- _Available data_
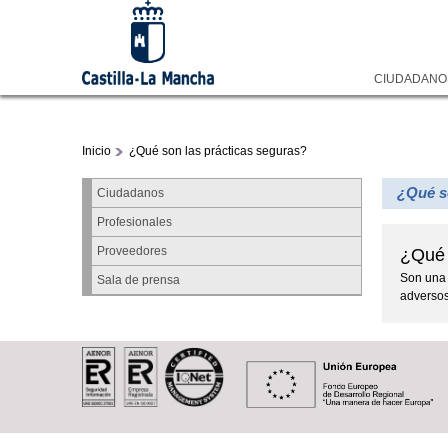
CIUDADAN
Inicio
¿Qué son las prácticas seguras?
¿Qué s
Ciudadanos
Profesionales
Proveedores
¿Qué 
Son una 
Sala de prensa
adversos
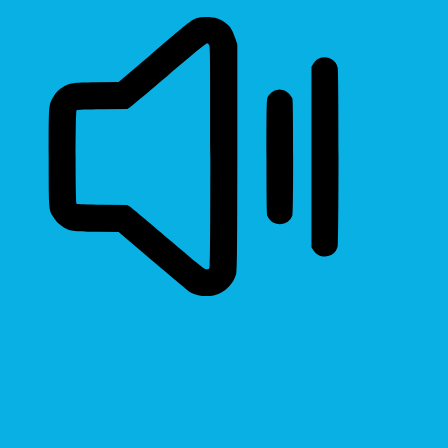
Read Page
--
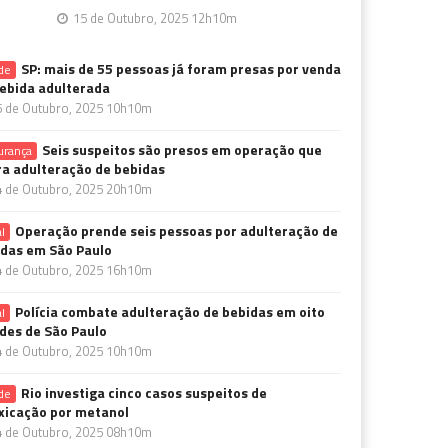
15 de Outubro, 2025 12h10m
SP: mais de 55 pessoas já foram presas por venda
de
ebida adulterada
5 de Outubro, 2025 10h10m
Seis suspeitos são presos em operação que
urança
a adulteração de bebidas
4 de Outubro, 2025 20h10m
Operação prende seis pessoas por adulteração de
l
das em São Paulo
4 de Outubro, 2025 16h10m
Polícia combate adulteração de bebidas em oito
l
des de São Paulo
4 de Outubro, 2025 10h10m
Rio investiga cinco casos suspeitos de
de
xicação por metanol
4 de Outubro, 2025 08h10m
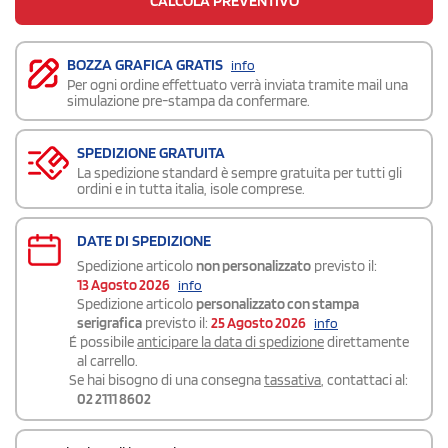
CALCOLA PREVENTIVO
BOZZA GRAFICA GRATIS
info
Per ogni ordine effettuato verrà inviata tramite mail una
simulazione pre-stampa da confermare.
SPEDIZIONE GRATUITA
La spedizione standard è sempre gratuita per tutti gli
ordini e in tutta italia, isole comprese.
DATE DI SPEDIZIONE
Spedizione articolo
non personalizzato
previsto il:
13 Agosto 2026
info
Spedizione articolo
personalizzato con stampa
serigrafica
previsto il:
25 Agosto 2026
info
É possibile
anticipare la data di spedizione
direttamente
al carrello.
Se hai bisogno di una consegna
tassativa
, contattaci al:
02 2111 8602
==
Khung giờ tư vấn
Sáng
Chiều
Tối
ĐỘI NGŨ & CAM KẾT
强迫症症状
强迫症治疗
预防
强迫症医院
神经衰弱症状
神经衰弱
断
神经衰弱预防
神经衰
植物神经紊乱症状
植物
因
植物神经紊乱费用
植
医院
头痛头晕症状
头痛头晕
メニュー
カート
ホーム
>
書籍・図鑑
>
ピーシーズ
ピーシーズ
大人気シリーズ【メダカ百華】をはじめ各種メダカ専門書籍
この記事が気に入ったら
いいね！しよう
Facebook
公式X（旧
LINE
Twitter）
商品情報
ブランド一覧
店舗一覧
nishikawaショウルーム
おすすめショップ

- _What is expected_
Search the entries for the word "personalizzato" and gather every line where it appears.

- _Result_
non personalizzato
personalizzato con stampa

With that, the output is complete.